La pubblicazione mostra che gli immigrati sono concentrati principalmente nei settori dell'edilizia, del commercio al dettaglio e dell'alimentazione. Nel 2024, gli imprenditori stranieri erano 787, pari al 10,6% del totale. La maggior parte opera nelle regioni del Centro-Nord del Paese.
I “nuovi italiani” sostengono la demografia
La popolazione immigrata mantiene la base demografica attiva dell'Italia. Nel 2024, 5,3 milioni di stranieri risiedevano legalmente in Italia, rappresentando l'8,9% della popolazione. Includendo i nati all'estero, il numero sale a 6,7 milioni (11,3%).

Questa crescita È collegato alla concessione o al riconoscimento della cittadinanza italiana. — più di 200 all'anno. Gli immigrati hanno anche un tasso di natalità più alto (9,9 per mille) e un tasso di mortalità più basso (2,1 per mille), mentre tra gli italiani i valori sono rispettivamente 6,1 e 12,3 per mille.
Nel 2023, la popolazione italiana è diminuita di 385 unità, mentre quella straniera è cresciuta di 375 unità. Solo il 6% degli immigrati ha più di 64 anni, rispetto al 26% degli italiani.

Lavoro e contributo al PIL
Gli stranieri rappresentano il 15,2% della forza lavoro se consideriamo i nati fuori dall'Italia. In totale sono 3,65 milioni. lavoratori stranieriHanno generato 177 miliardi di euro di valore aggiunto, pari al 9% del Prodotto Interno Lordo. In agricoltura, questa percentuale raggiunge il 18% e nelle costruzioni il 16,4%.

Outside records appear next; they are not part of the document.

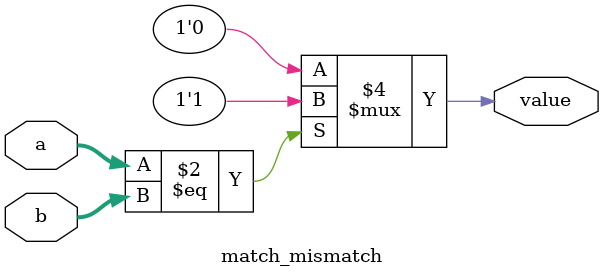
<source format=v>
module match_mismatch(
    input wire [2:0] a,     
    input wire [2:0] b,     
    output reg  value
);
    always @(a,b) begin
        if (a == b) value = 1'b1; 
        else value = 1'b0;  
    end
    
endmodule

</source>
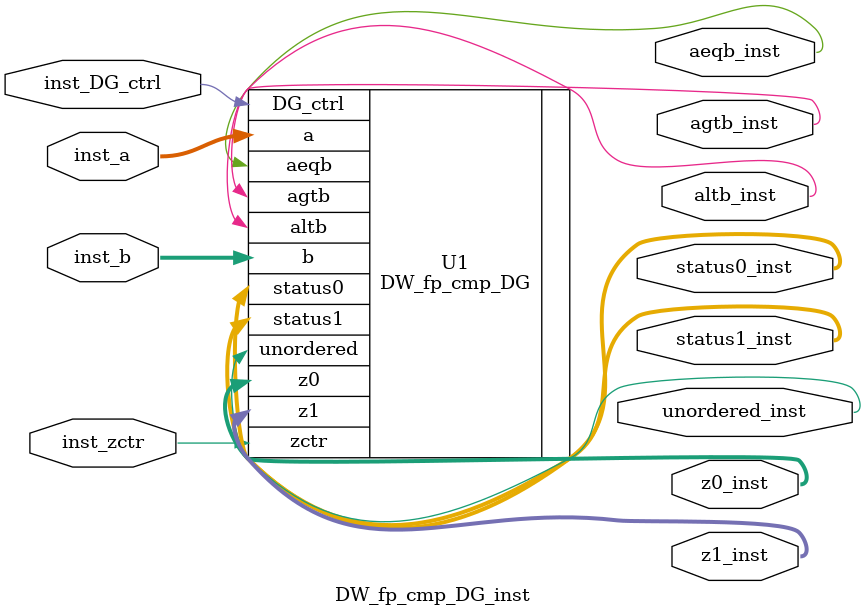
<source format=v>
module DW_fp_cmp_DG_inst( inst_a, inst_b, inst_zctr, inst_DG_ctrl, aeqb_inst, 
		altb_inst, agtb_inst, unordered_inst, z0_inst, z1_inst, 
		status0_inst, status1_inst );

parameter sig_width = 23;
parameter exp_width = 8;
parameter ieee_compliance = 0;


input [sig_width+exp_width : 0] inst_a;
input [sig_width+exp_width : 0] inst_b;
input inst_zctr;
input inst_DG_ctrl;
output aeqb_inst;
output altb_inst;
output agtb_inst;
output unordered_inst;
output [sig_width+exp_width : 0] z0_inst;
output [sig_width+exp_width : 0] z1_inst;
output [7 : 0] status0_inst;
output [7 : 0] status1_inst;

    // Instance of DW_fp_cmp_DG
    DW_fp_cmp_DG #(sig_width, exp_width, ieee_compliance)
	  U1 ( .a(inst_a), .b(inst_b), .zctr(inst_zctr), .DG_ctrl(inst_DG_ctrl), .aeqb(aeqb_inst), .altb(altb_inst), .agtb(agtb_inst), .unordered(unordered_inst), .z0(z0_inst), .z1(z1_inst), .status0(status0_inst), .status1(status1_inst) );

endmodule

</source>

Il sistema Unioncamere-Excelsior prevede che il Paese avrà bisogno di 3 milioni di nuovi lavoratori tra il 2024 e il 2028. Di questi, si prevede che 640 saranno immigrati. In regioni come la Toscana e il Trentino-Alto Adige, la presenza di immigrati nella nuova domanda di lavoro supera il 30%.
Basso costo per lo Stato, alto ritorno fiscale
Nel 2024, 4,9 milioni di immigrati hanno dichiarato redditi e pagato tasse in Italia. Insieme, hanno generato 80,4 miliardi di euro di reddito dichiarato e 11,6 miliardi di euro di imposte sul reddito.
Pur con una differenza di reddito medio – quasi 9 euro in meno all'anno rispetto agli italiani – gli immigrati hanno un impatto limitato sulla spesa pubblica: solo il 3% del totale. Essendo la maggior parte in età lavorativa, utilizzano a malapena i servizi previdenziali.
Il saldo tra la riscossione delle imposte e il costo dei servizi pubblici è positivo: 1,2 miliardi di euro in più nel 2024.
Rimesse all'estero
Oltre a contribuire all'economia italiana, gli immigrati sostengono anche le famiglie nei loro paesi d'origine. Nel 2024, hanno inviato all'estero 8,3 miliardi di euro. media di 130 euro (circa R$832) al mese per persona.